**Your goal:** Would you please give every entry again exactly, without the pictures?

**Material supplied:**
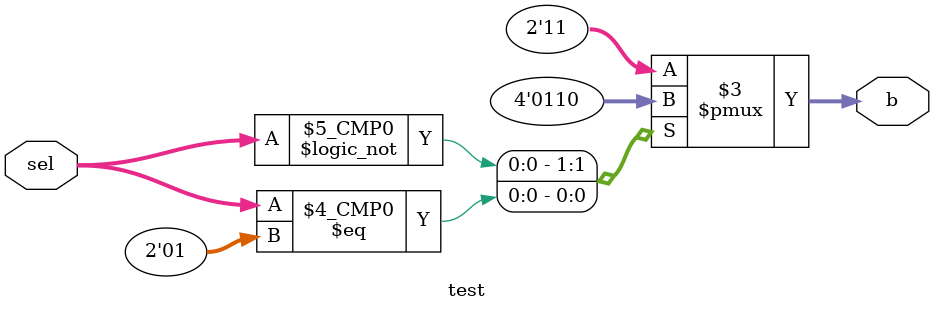
<source format=v>
module test (sel,b);
input [1:0] sel;
output [1:0] b;
reg
[1:0] b;
always @(sel)
case(sel) //synopsys full_case , warning here
2'b00:
b = 2'b01;
2'b01:
b = 2'b10;
default: b = 2'b11;
endcase
endmodule


</source>
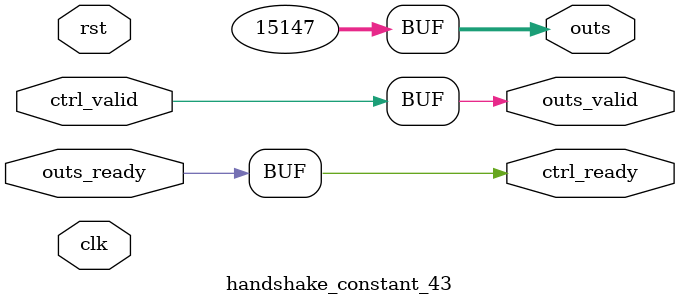
<source format=v>
`timescale 1ns / 1ps
module handshake_constant_43 #(
  parameter DATA_WIDTH = 32  // Default set to 32 bits
) (
  input                       clk,
  input                       rst,
  // Input Channel
  input                       ctrl_valid,
  output                      ctrl_ready,
  // Output Channel
  output [DATA_WIDTH - 1 : 0] outs,
  output                      outs_valid,
  input                       outs_ready
);
  assign outs       = 14'b11101100101011;
  assign outs_valid = ctrl_valid;
  assign ctrl_ready = outs_ready;

endmodule

</source>
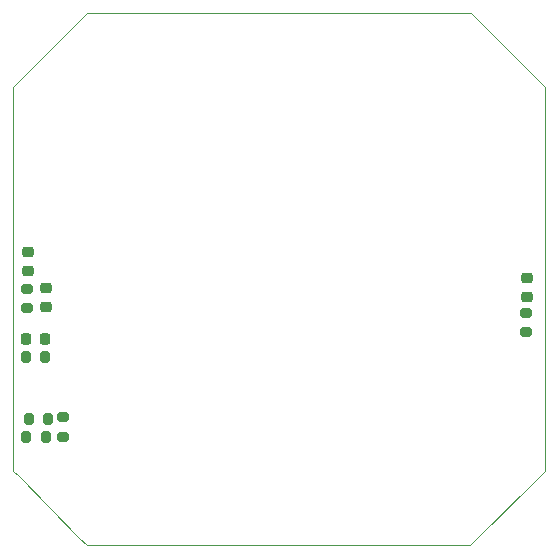
<source format=gbp>
G04 #@! TF.GenerationSoftware,KiCad,Pcbnew,9.0.1*
G04 #@! TF.CreationDate,2025-04-25T12:08:24+05:30*
G04 #@! TF.ProjectId,esp32_quad_baro_bootser_nousb_BMP,65737033-325f-4717-9561-645f6261726f,rev?*
G04 #@! TF.SameCoordinates,Original*
G04 #@! TF.FileFunction,Paste,Bot*
G04 #@! TF.FilePolarity,Positive*
%FSLAX46Y46*%
G04 Gerber Fmt 4.6, Leading zero omitted, Abs format (unit mm)*
G04 Created by KiCad (PCBNEW 9.0.1) date 2025-04-25 12:08:24*
%MOMM*%
%LPD*%
G01*
G04 APERTURE LIST*
G04 Aperture macros list*
%AMRoundRect*
0 Rectangle with rounded corners*
0 $1 Rounding radius*
0 $2 $3 $4 $5 $6 $7 $8 $9 X,Y pos of 4 corners*
0 Add a 4 corners polygon primitive as box body*
4,1,4,$2,$3,$4,$5,$6,$7,$8,$9,$2,$3,0*
0 Add four circle primitives for the rounded corners*
1,1,$1+$1,$2,$3*
1,1,$1+$1,$4,$5*
1,1,$1+$1,$6,$7*
1,1,$1+$1,$8,$9*
0 Add four rect primitives between the rounded corners*
20,1,$1+$1,$2,$3,$4,$5,0*
20,1,$1+$1,$4,$5,$6,$7,0*
20,1,$1+$1,$6,$7,$8,$9,0*
20,1,$1+$1,$8,$9,$2,$3,0*%
G04 Aperture macros list end*
%ADD10RoundRect,0.225000X0.225000X0.250000X-0.225000X0.250000X-0.225000X-0.250000X0.225000X-0.250000X0*%
%ADD11RoundRect,0.218750X-0.256250X0.218750X-0.256250X-0.218750X0.256250X-0.218750X0.256250X0.218750X0*%
%ADD12RoundRect,0.200000X-0.200000X-0.275000X0.200000X-0.275000X0.200000X0.275000X-0.200000X0.275000X0*%
%ADD13RoundRect,0.200000X0.275000X-0.200000X0.275000X0.200000X-0.275000X0.200000X-0.275000X-0.200000X0*%
%ADD14RoundRect,0.225000X0.250000X-0.225000X0.250000X0.225000X-0.250000X0.225000X-0.250000X-0.225000X0*%
%ADD15RoundRect,0.200000X-0.275000X0.200000X-0.275000X-0.200000X0.275000X-0.200000X0.275000X0.200000X0*%
G04 #@! TA.AperFunction,Profile*
%ADD16C,0.025400*%
G04 #@! TD*
G04 APERTURE END LIST*
D10*
X111040000Y-91610000D03*
X109490000Y-91610000D03*
D11*
X109610000Y-84275000D03*
X109610000Y-85850000D03*
D12*
X109490000Y-99890000D03*
X111140000Y-99890000D03*
D13*
X112620000Y-99900000D03*
X112620000Y-98250000D03*
D14*
X111190000Y-88870000D03*
X111190000Y-87320000D03*
D15*
X109580000Y-87330000D03*
X109580000Y-88980000D03*
X151810000Y-89395000D03*
X151810000Y-91045000D03*
D11*
X151840000Y-86440000D03*
X151840000Y-88015000D03*
D12*
X109675000Y-98340000D03*
X111325000Y-98340000D03*
X109420000Y-93140000D03*
X111070000Y-93140000D03*
D16*
X122647460Y-109008420D02*
X119947440Y-109008420D01*
X108397550Y-101116380D02*
X108397550Y-102768910D01*
X141847570Y-109008420D02*
X147090000Y-109008420D01*
X108397550Y-70248020D02*
X108860000Y-69790000D01*
X108397550Y-75400410D02*
X108397550Y-97616520D01*
X139147550Y-109008420D02*
X141847570Y-109008420D01*
X114637060Y-64008510D02*
X113940000Y-64690000D01*
X108397550Y-97616520D02*
X108397550Y-101116380D01*
X113970000Y-108460000D02*
X114637060Y-109008420D01*
X123247410Y-64008510D02*
X138547610Y-64008510D01*
X153397460Y-71900540D02*
X153397460Y-70248020D01*
X147157950Y-64008510D02*
X153397460Y-70248020D01*
X108397550Y-102768910D02*
X108840000Y-103230000D01*
X153397460Y-102768910D02*
X153080000Y-103120000D01*
X108397550Y-70248020D02*
X108397550Y-71900540D01*
X147090000Y-109008420D02*
X153080000Y-103120000D01*
X153397460Y-97616520D02*
X153397460Y-75400410D01*
X113940000Y-64690000D02*
X108860000Y-69790000D01*
X139147550Y-109008420D02*
X122647460Y-109008420D01*
X153397460Y-102768910D02*
X153397460Y-101116380D01*
X153397460Y-71900540D02*
X153397460Y-75400410D01*
X108840000Y-103230000D02*
X113970000Y-108460000D01*
X147157950Y-64008510D02*
X138547610Y-64008510D01*
X123247410Y-64008510D02*
X114637060Y-64008510D01*
X114637060Y-109008420D02*
X119947440Y-109008420D01*
X153397460Y-97616520D02*
X153397460Y-101116380D01*
X108397550Y-75400410D02*
X108397550Y-71900540D01*
M02*

</source>
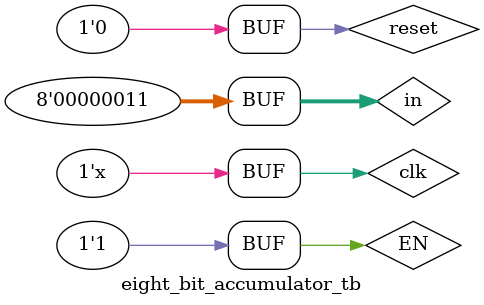
<source format=v>
module eight_bit_accumulator_tb;

reg [7:0] in;

reg EN, clk;

reg reset;

wire [7:0] acc;
eight_bit_accumulator uut (.in(in), .clk(clk), .en(EN), .rst(reset), .out(acc) );

initial begin
clk = 1'b0;

 reset <= 1'b1;
 EN=1'b1;

#10 reset<=1'b0;



in = 8'b00000001;

#50 in = 8'b00000010;
      EN=1'b0;
#50 in = 8'b00000011;
#50 EN=1'b1;
end

always #5 clk = ~clk;



endmodule

</source>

**Task answer:**
<source format=v>
module test (sel,b);
input [1:0] sel;
output [1:0] b;
reg
[1:0] b;
always @(sel)
case(sel) //synopsys full_case , warning here
2'b00:
b = 2'b01;
2'b01:
b = 2'b10;
default: b = 2'b11;
endcase
endmodule


</source>
<source format=v>
`timescale 1ns / 1ps
module handshake_constant_43 #(
  parameter DATA_WIDTH = 32  // Default set to 32 bits
) (
  input                       clk,
  input                       rst,
  // Input Channel
  input                       ctrl_valid,
  output                      ctrl_ready,
  // Output Channel
  output [DATA_WIDTH - 1 : 0] outs,
  output                      outs_valid,
  input                       outs_ready
);
  assign outs       = 14'b11101100101011;
  assign outs_valid = ctrl_valid;
  assign ctrl_ready = outs_ready;

endmodule

</source>
<source format=gbp>
G04 #@! TF.GenerationSoftware,KiCad,Pcbnew,9.0.1*
G04 #@! TF.CreationDate,2025-04-25T12:08:24+05:30*
G04 #@! TF.ProjectId,esp32_quad_baro_bootser_nousb_BMP,65737033-325f-4717-9561-645f6261726f,rev?*
G04 #@! TF.SameCoordinates,Original*
G04 #@! TF.FileFunction,Paste,Bot*
G04 #@! TF.FilePolarity,Positive*
%FSLAX46Y46*%
G04 Gerber Fmt 4.6, Leading zero omitted, Abs format (unit mm)*
G04 Created by KiCad (PCBNEW 9.0.1) date 2025-04-25 12:08:24*
%MOMM*%
%LPD*%
G01*
G04 APERTURE LIST*
G04 Aperture macros list*
%AMRoundRect*
0 Rectangle with rounded corners*
0 $1 Rounding radius*
0 $2 $3 $4 $5 $6 $7 $8 $9 X,Y pos of 4 corners*
0 Add a 4 corners polygon primitive as box body*
4,1,4,$2,$3,$4,$5,$6,$7,$8,$9,$2,$3,0*
0 Add four circle primitives for the rounded corners*
1,1,$1+$1,$2,$3*
1,1,$1+$1,$4,$5*
1,1,$1+$1,$6,$7*
1,1,$1+$1,$8,$9*
0 Add four rect primitives between the rounded corners*
20,1,$1+$1,$2,$3,$4,$5,0*
20,1,$1+$1,$4,$5,$6,$7,0*
20,1,$1+$1,$6,$7,$8,$9,0*
20,1,$1+$1,$8,$9,$2,$3,0*%
G04 Aperture macros list end*
%ADD10RoundRect,0.225000X0.225000X0.250000X-0.225000X0.250000X-0.225000X-0.250000X0.225000X-0.250000X0*%
%ADD11RoundRect,0.218750X-0.256250X0.218750X-0.256250X-0.218750X0.256250X-0.218750X0.256250X0.218750X0*%
%ADD12RoundRect,0.200000X-0.200000X-0.275000X0.200000X-0.275000X0.200000X0.275000X-0.200000X0.275000X0*%
%ADD13RoundRect,0.200000X0.275000X-0.200000X0.275000X0.200000X-0.275000X0.200000X-0.275000X-0.200000X0*%
%ADD14RoundRect,0.225000X0.250000X-0.225000X0.250000X0.225000X-0.250000X0.225000X-0.250000X-0.225000X0*%
%ADD15RoundRect,0.200000X-0.275000X0.200000X-0.275000X-0.200000X0.275000X-0.200000X0.275000X0.200000X0*%
G04 #@! TA.AperFunction,Profile*
%ADD16C,0.025400*%
G04 #@! TD*
G04 APERTURE END LIST*
D10*
X111040000Y-91610000D03*
X109490000Y-91610000D03*
D11*
X109610000Y-84275000D03*
X109610000Y-85850000D03*
D12*
X109490000Y-99890000D03*
X111140000Y-99890000D03*
D13*
X112620000Y-99900000D03*
X112620000Y-98250000D03*
D14*
X111190000Y-88870000D03*
X111190000Y-87320000D03*
D15*
X109580000Y-87330000D03*
X109580000Y-88980000D03*
X151810000Y-89395000D03*
X151810000Y-91045000D03*
D11*
X151840000Y-86440000D03*
X151840000Y-88015000D03*
D12*
X109675000Y-98340000D03*
X111325000Y-98340000D03*
X109420000Y-93140000D03*
X111070000Y-93140000D03*
D16*
X122647460Y-109008420D02*
X119947440Y-109008420D01*
X108397550Y-101116380D02*
X108397550Y-102768910D01*
X141847570Y-109008420D02*
X147090000Y-109008420D01*
X108397550Y-70248020D02*
X108860000Y-69790000D01*
X108397550Y-75400410D02*
X108397550Y-97616520D01*
X139147550Y-109008420D02*
X141847570Y-109008420D01*
X114637060Y-64008510D02*
X113940000Y-64690000D01*
X108397550Y-97616520D02*
X108397550Y-101116380D01*
X113970000Y-108460000D02*
X114637060Y-109008420D01*
X123247410Y-64008510D02*
X138547610Y-64008510D01*
X153397460Y-71900540D02*
X153397460Y-70248020D01*
X147157950Y-64008510D02*
X153397460Y-70248020D01*
X108397550Y-102768910D02*
X108840000Y-103230000D01*
X153397460Y-102768910D02*
X153080000Y-103120000D01*
X108397550Y-70248020D02*
X108397550Y-71900540D01*
X147090000Y-109008420D02*
X153080000Y-103120000D01*
X153397460Y-97616520D02*
X153397460Y-75400410D01*
X113940000Y-64690000D02*
X108860000Y-69790000D01*
X139147550Y-109008420D02*
X122647460Y-109008420D01*
X153397460Y-102768910D02*
X153397460Y-101116380D01*
X153397460Y-71900540D02*
X153397460Y-75400410D01*
X108840000Y-103230000D02*
X113970000Y-108460000D01*
X147157950Y-64008510D02*
X138547610Y-64008510D01*
X123247410Y-64008510D02*
X114637060Y-64008510D01*
X114637060Y-109008420D02*
X119947440Y-109008420D01*
X153397460Y-97616520D02*
X153397460Y-101116380D01*
X108397550Y-75400410D02*
X108397550Y-71900540D01*
M02*

</source>
<source format=v>
module eight_bit_accumulator_tb;

reg [7:0] in;

reg EN, clk;

reg reset;

wire [7:0] acc;
eight_bit_accumulator uut (.in(in), .clk(clk), .en(EN), .rst(reset), .out(acc) );

initial begin
clk = 1'b0;

 reset <= 1'b1;
 EN=1'b1;

#10 reset<=1'b0;



in = 8'b00000001;

#50 in = 8'b00000010;
      EN=1'b0;
#50 in = 8'b00000011;
#50 EN=1'b1;
end

always #5 clk = ~clk;



endmodule

</source>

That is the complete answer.